Gelfand Alan E, Sahu Sujit K, Holland David M
Institute of Statistics and Decisions, Duke University, Durham, NC, USA.
Environmetrics. 2012 Nov 1;23(7):565-578. doi: 10.1002/env.2169.
The choice of the sampling locations in a spatial network is often guided by practical demands. In particular, many locations are preferentially chosen to capture high values of a response, for example, air pollution levels in environmental monitoring. Then, model estimation and prediction of the exposure surface become biased due to the selective sampling. Since prediction is often the main utility of the modeling, we suggest that the effect of preferential sampling lies more importantly in the resulting predictive surface than in parameter estimation. Our contribution is to offer a direct simulation-based approach to assessing the effects of preferential sampling. We compare two predictive surfaces over the study region, one originating from the notion of an 'operating' intensity driving the selection of monitoring sites, the other under complete spatial randomness. We can consider a range of response models. They may reflect the operating intensity, introduce alternative informative covariates, or just propose a flexible spatial model. Then, we can generate data under the given model. Upon fitting the model and interpolating (kriging), we will obtain two predictive surfaces to compare. It is important to note that we need suitable metrics to compare the surfaces and that the predictive surfaces are random, so we need to make comparisons.

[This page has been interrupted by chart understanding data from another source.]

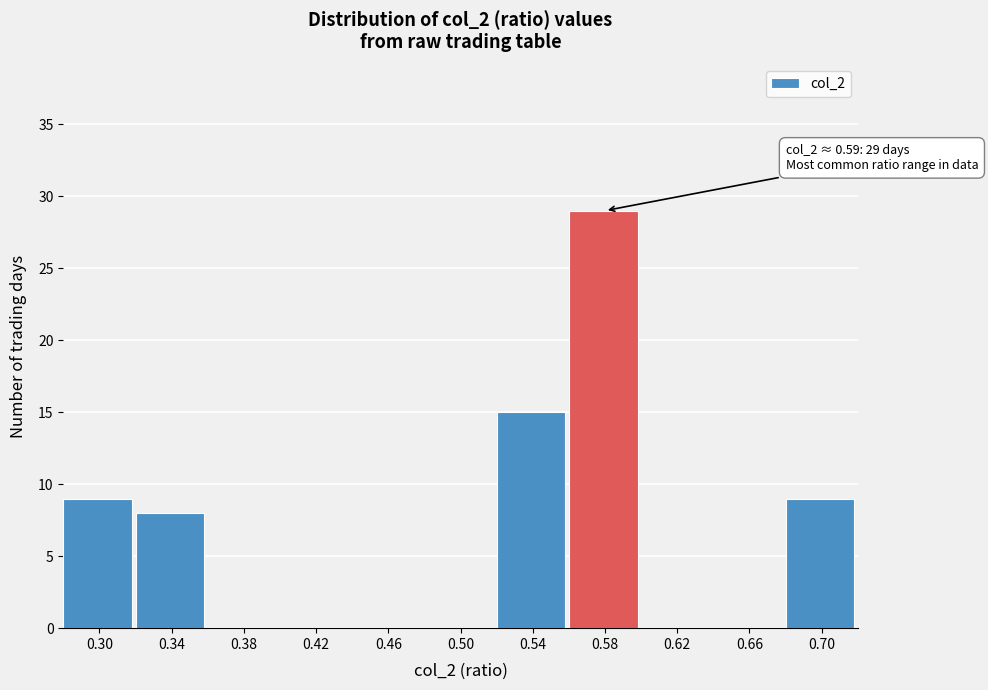

Reading left to right, transcribe all the data shown in this chart.

0.30=9	0.34=8	0.38=0	0.42=0	0.46=0	0.50=0	0.54=15	0.58=29	0.62=0	0.66=0	0.70=9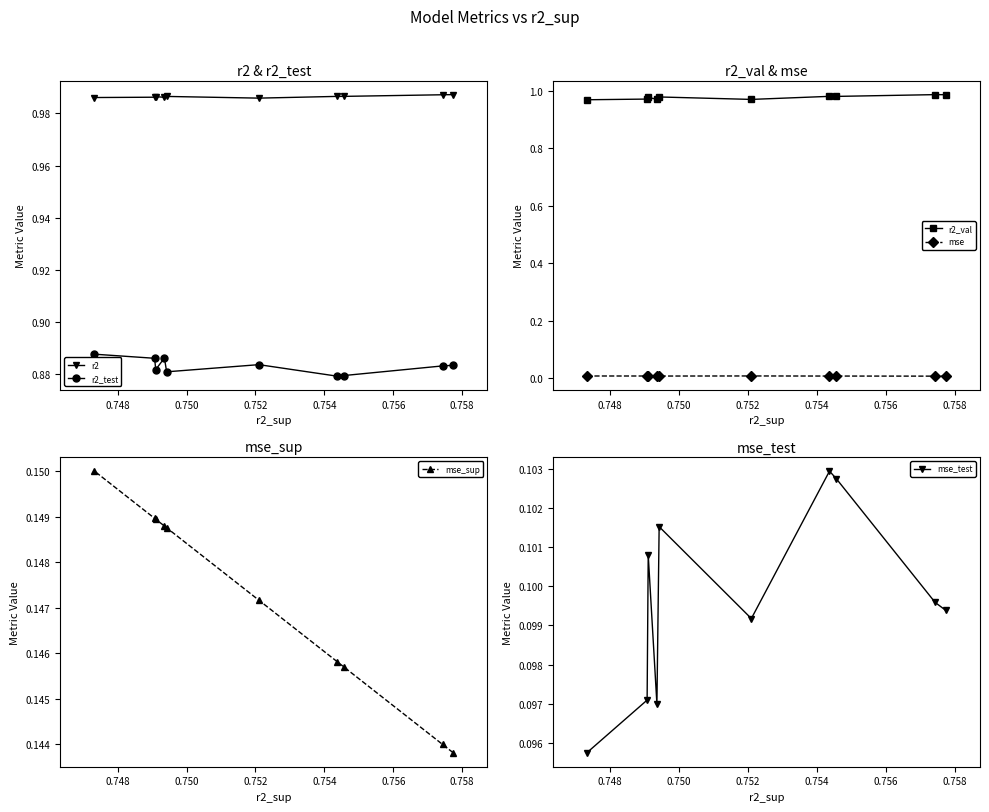

What are all the series names shown in the legend?

r2, r2_test, r2_val, mse, mse_sup, mse_test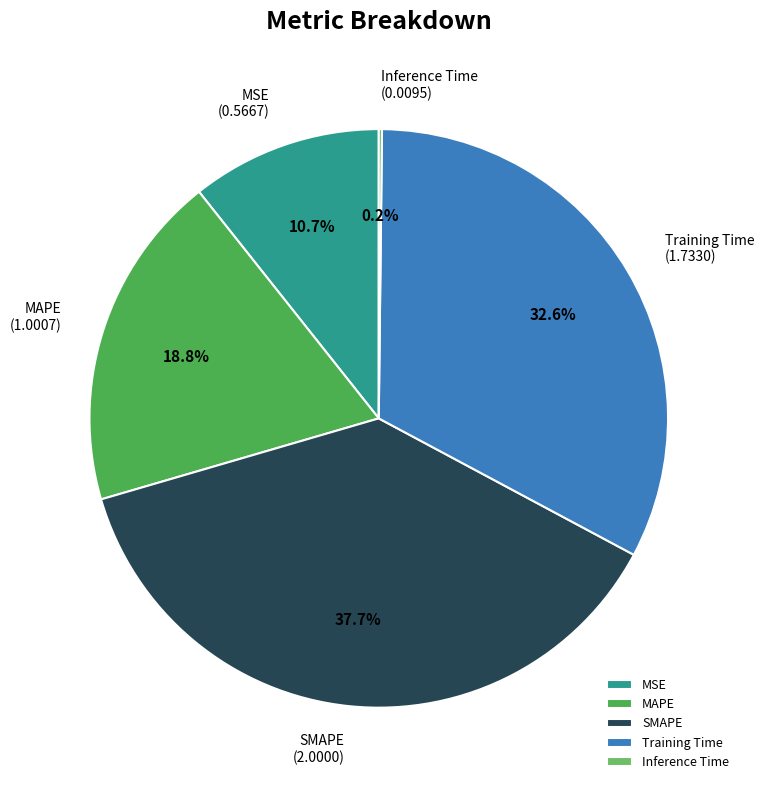

Does any single category account for the majority?

No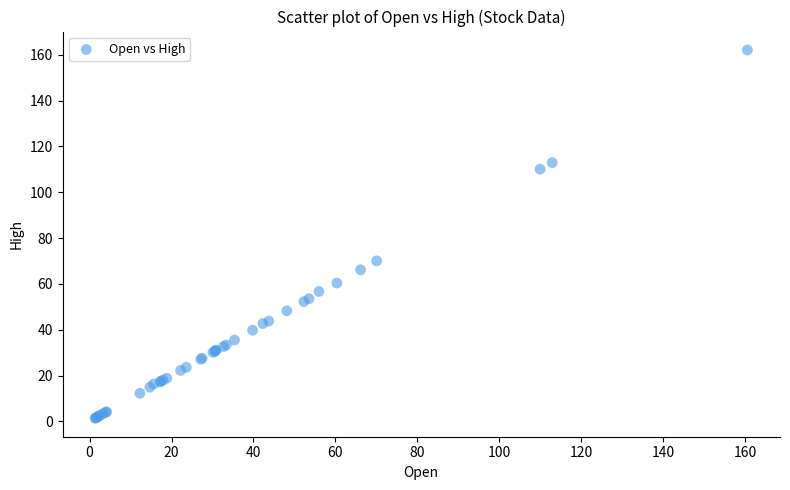

What Y value in the scatter plot is closest to 81?

70.1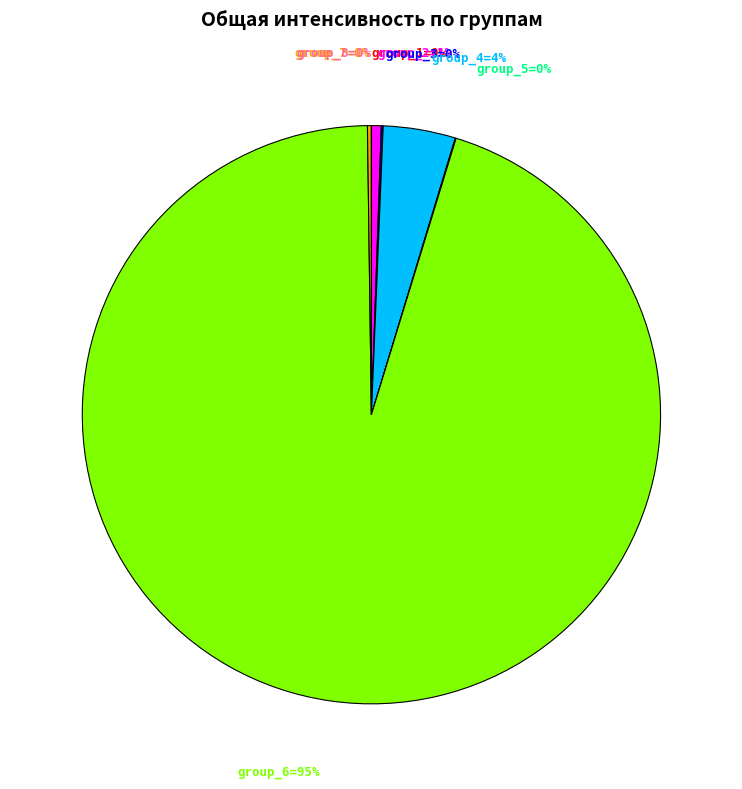

Does any single category account for the majority?

Yes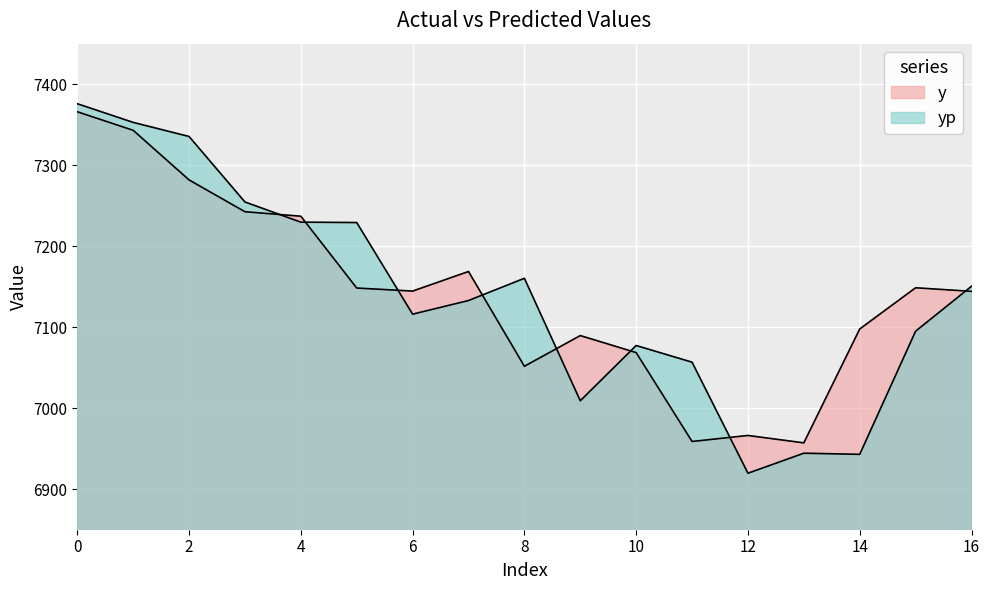

Which series has the largest range (max minus min)?

yp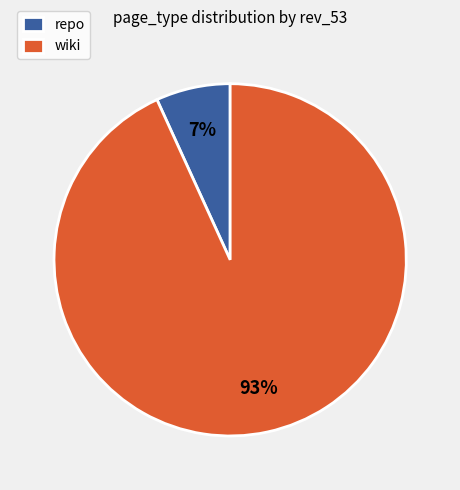

Which category has the smallest portion of the pie?

repo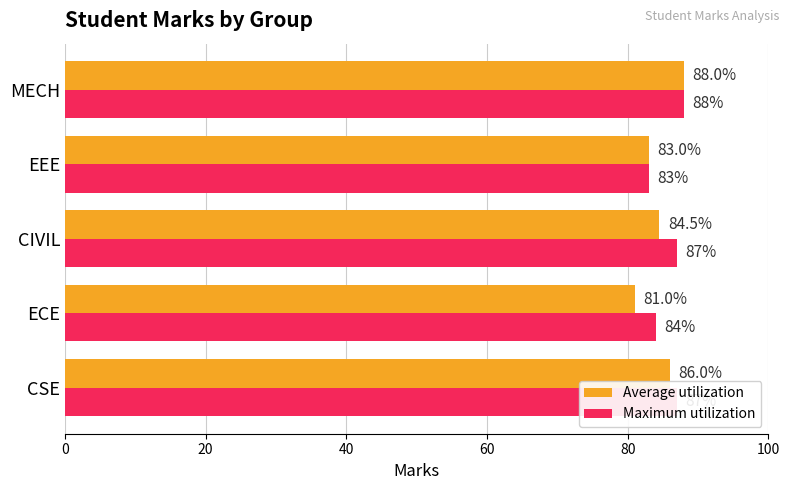

What are all the series names shown in the legend?

Average utilization, Maximum utilization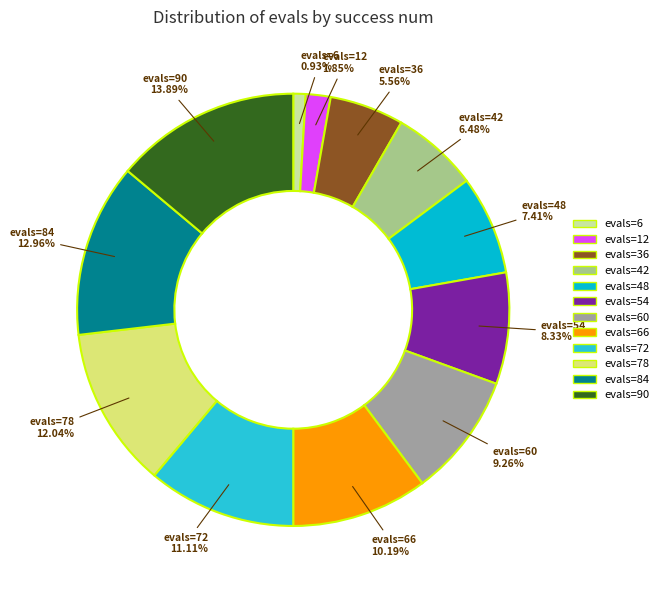

How many slices are in this pie chart?

12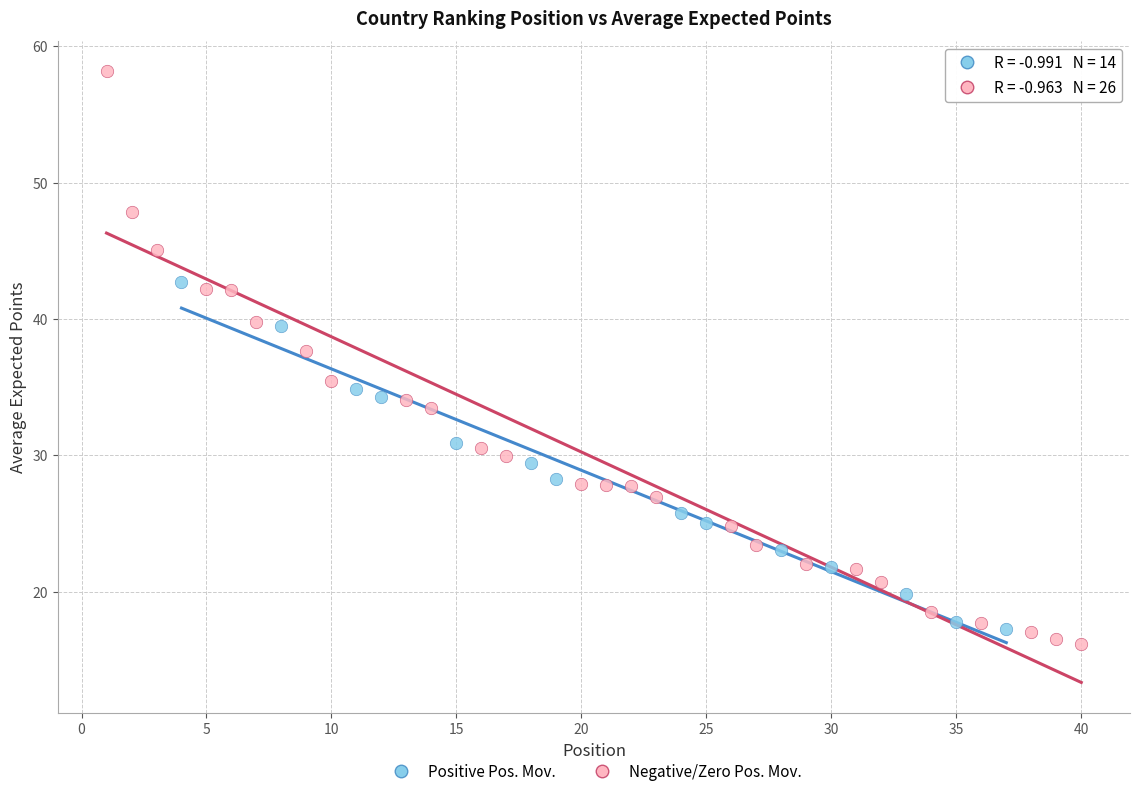

Which series contains the lowest Y value?

Negative/Zero Pos. Mov.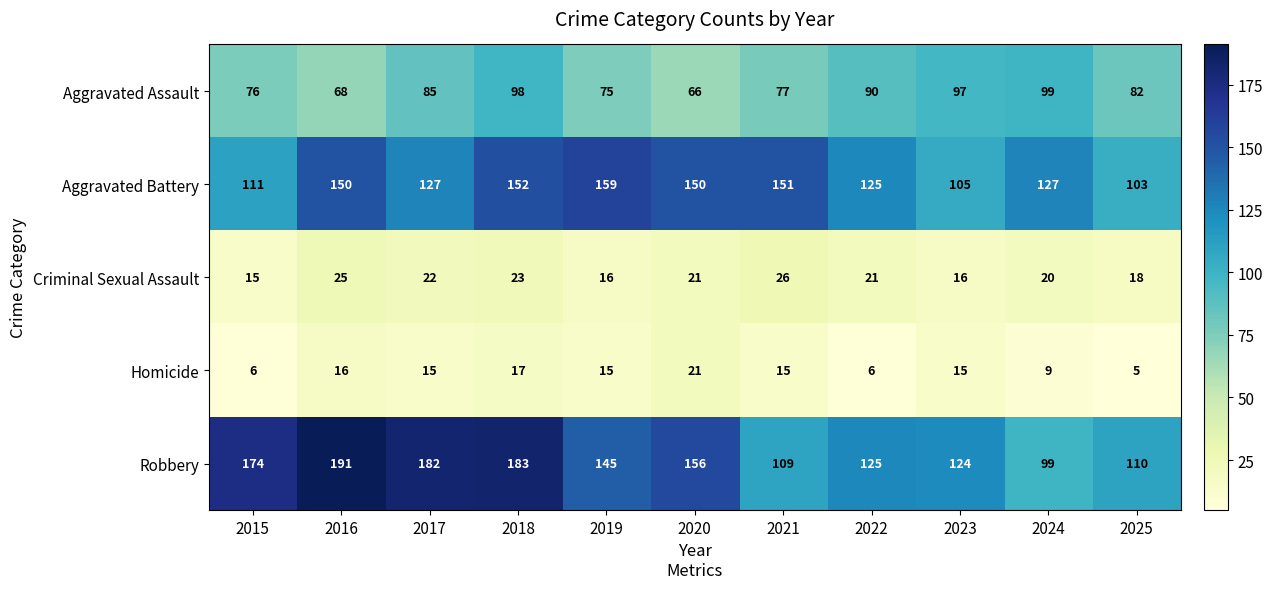

Which series has the largest total across all categories?

Robbery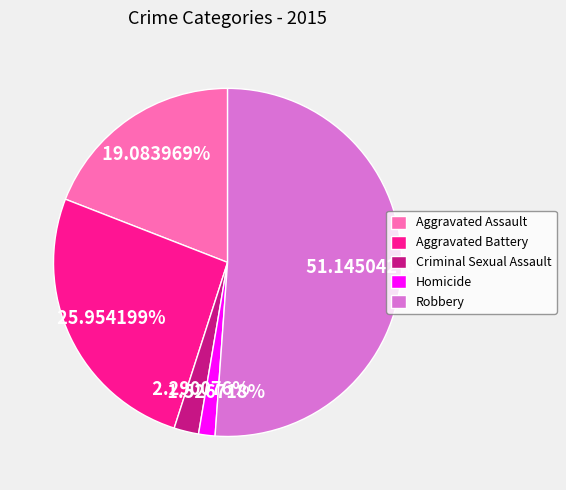

Rank the categories by value from lowest to highest.

Homicide, Criminal Sexual Assault, Aggravated Assault, Aggravated Battery, Robbery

空间网络中采样位置的选择通常受实际需求的引导。特别是,许多位置被优先选择以捕捉响应的高值,例如环境监测中的空气污染水平。然后,由于选择性采样,暴露表面的模型估计和预测会产生偏差。由于预测通常是建模的主要用途,我们认为优先采样的影响更重要地体现在所得的预测表面上,而不是参数估计中。我们的贡献是提供一种基于直接模拟的方法来评估优先采样的影响。我们在研究区域比较两个预测表面,一个源自驱动监测站点选择的“操作”强度概念,另一个基于完全空间随机性。我们可以考虑一系列响应模型。它们可能反映操作强度,引入替代的信息协变量,或者只是提出一个灵活的空间模型。然后,我们可以在给定模型下生成数据。在拟合模型并进行插值(克里金法)后,我们将获得两个预测表面进行比较。需要注意的是,我们需要合适的指标来比较这些表面,并且预测表面是随机的,所以我们需要进行比较。